# The SBHonline Community Daily > Digerati Discussions! >  >  flickr?

## GramChop

what happened to it?  is anyone else having issues?

----------


## MIke R

different format....I dont like it

----------


## MIke R

and my phone suddenly doesnt want to upload pics to it...dont know if its the phone or Flickr

----------


## GramChop

i HATE it!

when i grab the url to add it to a post, it doesn't work.

TEST:

----------


## GramChop

see?  what the heck???  help!

----------


## GramChop

[img][/img] 

ok....i tried grabbing the html.

----------


## MIke R

there needs to be a jpg on the end of that...go back and grab that..you need to click on SHARE over the picture to get the correct URL

----------


## GramChop

i did....but there's no ".jpg" at the end of the string.

----------


## MIke R

it worked for me..its just a pain in the ass now..you have to click Share This and find the URL in the middle of all that gobbly gook

----------


## MIke R

> i did....but there's no ".jpg" at the end of the string.




its not in the end..its in the middle.....the end would make far too much sense....start at static and scroll to jpg..and copy and paste

----------


## GramChop

> Originally Posted by gramchop
> 
> i did....but there's no ".jpg" at the end of the string.
> 
> 
> 
> 
> its not in the end..its in the middle.....the end would make far too much sense....start at static and scroll to jpg..and copy and paste



TEST:

----------


## GramChop

well, lookie there!  

you're right...what a royal pain in the butt!  that is enough to make me end my relationship with flickr!

----------


## MIke R

yeah it sucks...why do people _insist_ on fixing things that are not broken????

----------


## GramChop

dunno!  it bogles my brain sometimes!

thank you for your help...i really appreciate it!!

----------


## andynap

the url for me is too short. What the hell did they do?

----------


## JEK

Simple way is to click on the image, select different sizes and then right click and copy the address. Actually easier than the old way.

----------


## JEK



----------


## MIke R

really>>????I think I tried that and it didn't work
...hmmmmm....let me go back and check

nothing happened when I right clicked on the picture...either just a right click or if I did right click with control  it just gave me options to the save the image

----------


## andynap

I don't get John's right click either- I have to pretend to save it and copy the url

----------


## JEK

Above is on a Mac only. On a PC, right Click, Properties and copy URL

----------


## JEK

You must be in View All Sizes mode to do the Right Click.

----------


## andynap

> Above is on a Mac only. On a PC, right Click, Properties and copy URL



It's the same as Save but both open a new window.

----------


## MIke R

I am on my Mac...I went to view all sizes...opened up a Medium of a new pic...copied the addy...and everytime I paste in here...the previous picture of the guy and his kid with a fish comes on instead of the new image...

----------


## JEK

On a PC, Right Click Properties and copy URL. no Save needed

----------


## JEK

> I am on my Mac...I went to view all sizes...opened up a Medium of a new pic...copied the addy...and everytime I paste in here...the previous picture of the guy and his kid with a fish comes on instead of the new image...

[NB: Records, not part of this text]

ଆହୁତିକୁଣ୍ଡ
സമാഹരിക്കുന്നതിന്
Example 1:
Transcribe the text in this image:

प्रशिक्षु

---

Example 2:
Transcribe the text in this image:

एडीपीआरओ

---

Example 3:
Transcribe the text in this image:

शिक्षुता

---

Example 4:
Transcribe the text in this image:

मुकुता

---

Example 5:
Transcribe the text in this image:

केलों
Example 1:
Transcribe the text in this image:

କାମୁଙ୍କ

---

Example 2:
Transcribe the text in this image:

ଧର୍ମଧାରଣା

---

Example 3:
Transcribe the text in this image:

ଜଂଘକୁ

Operator error. You aren't really copying the new URL

----------


## MIke R

yeah I know..I figured it out...Im just a little slow...LOL

----------


## GramChop

TEST:

----------


## GramChop

well yippee do da!!!  great tip, pops....i think i'll keep you around for awhile!!!!

----------


## andynap

It's an extra step that wasn't there before and no help on the site that I can see altho there are pages amd pages of Q&A. Stupid.

----------


## JEK

I think it is one less step and easier than before. FAQs are for Dummies :)

----------


## GramChop

> I think it is one less step and easier than before. *FAQs are for Dummies* :)



my name is missy and i am a dummy!!

----------


## JEK

Maybe, maybe not, but you have me for your FAQ :)

----------


## GramChop

and for that....i thank you - truly!!

----------


## Voosh

FWIW. I resent various sites going "newer and better" many times (with no clue for you on how to do it again just to do what you used to do.) 

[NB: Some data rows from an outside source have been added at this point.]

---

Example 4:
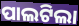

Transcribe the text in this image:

ପାଲଟିଲା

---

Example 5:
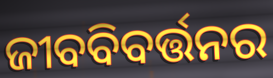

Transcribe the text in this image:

ଜୀବବିବର୍ତ୍ତନର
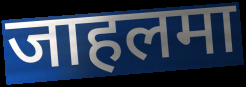
जाहलमा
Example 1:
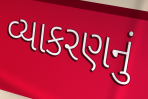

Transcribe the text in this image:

વ્યાકરણનું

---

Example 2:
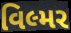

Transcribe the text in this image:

વિલ્મર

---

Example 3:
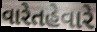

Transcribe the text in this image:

વારેતહેવારે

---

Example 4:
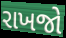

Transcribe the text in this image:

રાખજો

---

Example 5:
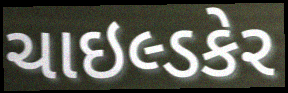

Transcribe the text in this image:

ચાઇલ્ડકેર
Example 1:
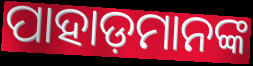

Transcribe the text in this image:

ପାହାଡ଼ମାନଙ୍କ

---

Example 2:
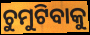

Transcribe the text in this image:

ଚୁମୁଟିବାକୁ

THIS site gave all sorts of handholding to get through the transition. Cool!  

Others, like AOL, Yahoo, Google and others forget you and make you start over from square one. Better living through ... 

Just did a couple runs through Flickr and searching Yahoo pics for some posts. The pics are there but ya have to scrounge through to "catch them." Dumb transition. IMHO.   



 



That pic "pulled" from Flickr just now. It was easier before, now you have to hit the sizing options on "Action" and right click on pic to save (on a PC.) Simple transition directions on the screens would make more sense. IMHO. 

Dawg and I are gonna take a run and shrug it off. I have to get some new tires on a car later today. Went to the online site. Reviewed options. Called in my order and set a time. They confirmed, as we discussed options. No problem.

----------


## Eddie

I got divorced because I was tired of FAQ's...  :-)

----------


## Voosh

I have a great aversion to any book or article that starts with "blah, blah, blah" for Dummies. If you were a dummy ya probably wouldn't have found it in the first place. If ya did, you'd still be asking.  This site's folks are probably at 100% at "getting it." Nothing wrong with asking questions. Anytime. 

As for FAQs, minefield territory sometimes.   :Big Grin:  

IMHO.

----------


## Petri

> I got divorced because I was tired of FAQ's...  :-)



http://www.youtube.com/watch?v=zRRkJ95RxIo ?

----------


## Voosh

This must be mid-summer house cleaning. A number of sites that I visit are changing. 

My fav notice from a music site tonite (which was simple and easy) - 


*"*SDF members: you will need to recover your password to post on the new forum. CLICK HERE to go to Password Recovery. All others, you must be registered to post on this forum. CLICK HERE above to register now.*"* 


IMHO. Straightforward. Easy. "That's the way to do it." Kudos to our webmaster and _those_ mods that keep us here.   :thumb up:   :thumb up:   :thumb up:   :thumb up:   :thumb up:  

Stand up and applaud them. Right now! 

OK. Ya can sit down or fall down now.

All The Best To All, 

V.

----------


## GramChop

> Originally Posted by eddie
> 
> I got divorced because I was tired of FAQ's...  :-)
> 
> 
> 
> http://www.youtube.com/watch?v=zRRkJ95RxIo ?



petri.....that is HILARIOUS!!!  and oh, so true!!!

----------


## Dennis

> I got divorced because I was tired of FAQ's...  :-)




Put that on a bumper sticker or tee-shirt and start villa shopping...

----------